Lo siento, querido lector, de todo esto me surgen muchas preguntas a las que no puedo dar respuesta:
¿Por qué Paco Núñez, si no quiere más diputados, votó a favor y dando palmas un proyecto de Estatuto que incluía la subida de diputados autonómicos en las Cortes regionales?
¿Tan malos resultados espera el PP en las próximas autonómicas que no quiere aumentar la representatividad de los ciudadanos de Castilla-La Mancha?
¿Tiene miedo Paco Núñez de quedarse con cara de Pilar Alegría en las próximas autonómicas?
¿Qué fue antes, la negativa del PP nacional en plena campaña electoral en Aragón, o el berrinche de los antisistema de Vox, para quien todo vale con tal de truncar el buen funcionamiento del estado de las autonomías?

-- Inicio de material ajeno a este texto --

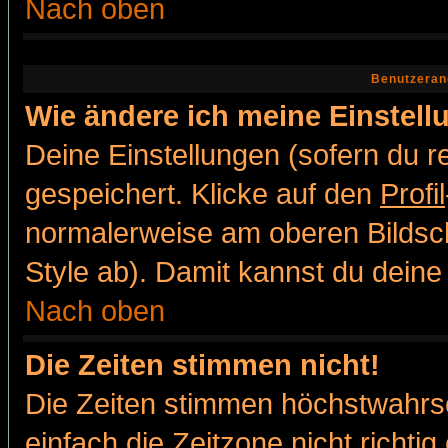
Nach oben
Benutzeran
Wie ändere ich meine Einstel
Deine Einstellungen (sofern du re
gespeichert. Klicke auf den
Profil
normalerweise am oberen Bildsc
Style ab). Damit kannst du deine
Nach oben
Die Zeiten stimmen nicht!
Die Zeiten stimmen höchstwahrsc
einfach die Zeitzone nicht richtig 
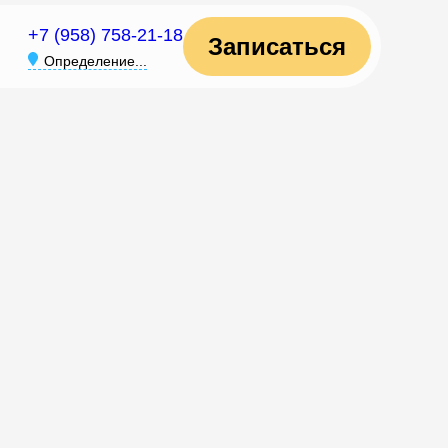
+7 (958) 758-21-18
Записаться
Определение...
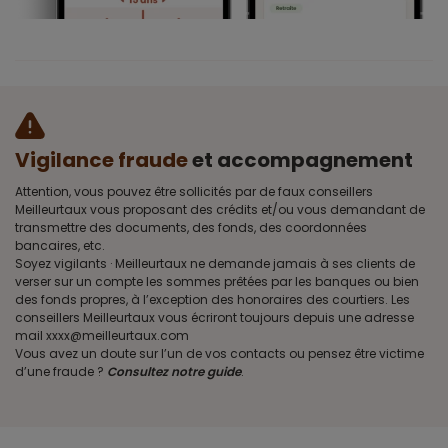
Vigilance fraude
et accompagnement
Attention, vous pouvez être sollicités par de faux conseillers
Meilleurtaux vous proposant des crédits et/ou vous demandant de
transmettre des documents, des fonds, des coordonnées
bancaires, etc.
Soyez vigilants · Meilleurtaux ne demande jamais à ses clients de
verser sur un compte les sommes prêtées par les banques ou bien
des fonds propres, à l’exception des honoraires des courtiers. Les
conseillers Meilleurtaux vous écriront toujours depuis une adresse
mail xxxx@meilleurtaux.com
Vous avez un doute sur l’un de vos contacts ou pensez être victime
d’une fraude ?
Consultez notre guide
.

Si alguien me puede dar una respuesta coherente a estas preguntas, la agradeceré.
¿Y por qué digo todo esto? Porque, en el fondo todavía me creo esto de la soberanía nacional y la representatividad y, lamentablemente, la reforma electoral que hizo Cospedal -y que todavía sufrimos hoy- dejó a Castilla-La Mancha al nivel de una república bananera.
33 diputados autonómicos para una población de 2 millones de habitantes es algo ridículo. 33 diputados son los que tiene La Rioja con poco más de 300.000 habitantes y la mitad de los que tiene Extremadura, con casi un millón menos. Hagan cuentas de lo que vale su voto.
Tener 33 diputados no ahorra dinero -lo siento, populistas- solo ahorra representatividad y condena a los castellanomanchegos a que su voto valga menos que el de los riojanos o los extremeños, por seguir el ejemplo. Empezamos por ahí y terminamos asumiendo una financiación autonómica miserable, viendo como las infraestructuras nunca terminan de pasar por Castilla-La Mancha o como nuestro sistema sanitario tiene más fallos que las Rodalies.
Veo poco futuro a este proyecto de Estatuto regional. No está la política nacional para pactos. Aunque, siempre puede ocurrir un milagro. Se verá.